HDFS Features and Goals
The Hadoop Distributed File System (HDFS) is a distributed file system. It is a core part of Hadoop which is used for data storage. It is designed to run on commodity hardware.
Unlike other distributed file system, HDFS is highly fault-tolerant and can be deployed on low-cost hardware. It can easily handle the application that contains large data sets.
Let’s see some of the important features and goals of HDFS.
Features of HDFS
- Highly Scalable - HDFS is highly scalable as it can scale hundreds of nodes in a single cluster.
- Replication - Due to some unfavorable conditions, the node containing the data may be loss. So, to overcome such problems, HDFS always maintains the copy of data on a different machine.
- Fault tolerance - In HDFS, the fault tolerance signifies the robustness of the system in the event of failure. The HDFS is highly fault-tolerant that if any machine fails, the other machine containing the copy of that data automatically become active.
- Distributed data storage - This is one of the most important features of HDFS that makes Hadoop very powerful. Here, data is divided into multiple blocks and stored into nodes.

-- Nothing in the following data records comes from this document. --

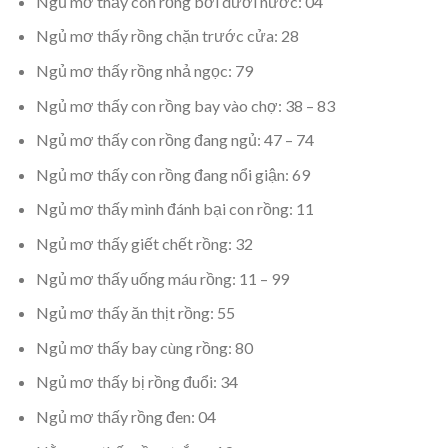
Ngủ mơ thấy con rồng bơi dưới nước: 04
Ngủ mơ thấy rồng chặn trước cửa: 28
Ngủ mơ thấy rồng nhả ngọc: 79
Ngủ mơ thấy con rồng bay vào chợ: 38 – 83
Ngủ mơ thấy con rồng đang ngủ: 47 – 74
Ngủ mơ thấy con rồng đang nổi giận: 69
Ngủ mơ thấy mình đánh bại con rồng: 11
Ngủ mơ thấy giết chết rồng: 32
Ngủ mơ thấy uống máu rồng: 11 – 99
Ngủ mơ thấy ăn thịt rồng: 55
Ngủ mơ thấy bay cùng rồng: 80
Ngủ mơ thấy bị rồng đuổi: 34
Ngủ mơ thấy rồng đen: 04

- Portable - HDFS is designed in such a way that it can easily portable from platform to another.
Goals of HDFS
- Handling the hardware failure - The HDFS contains multiple server machines. Anyhow, if any machine fails, the HDFS goal is to recover it quickly.
- Streaming data access - The HDFS applications usually run on the general-purpose file system. This application requires streaming access to their data sets.
- Coherence Model - The application that runs on HDFS require to follow the write-once-ready-many approach. So, a file once created need not to be changed. However, it can be appended and truncate.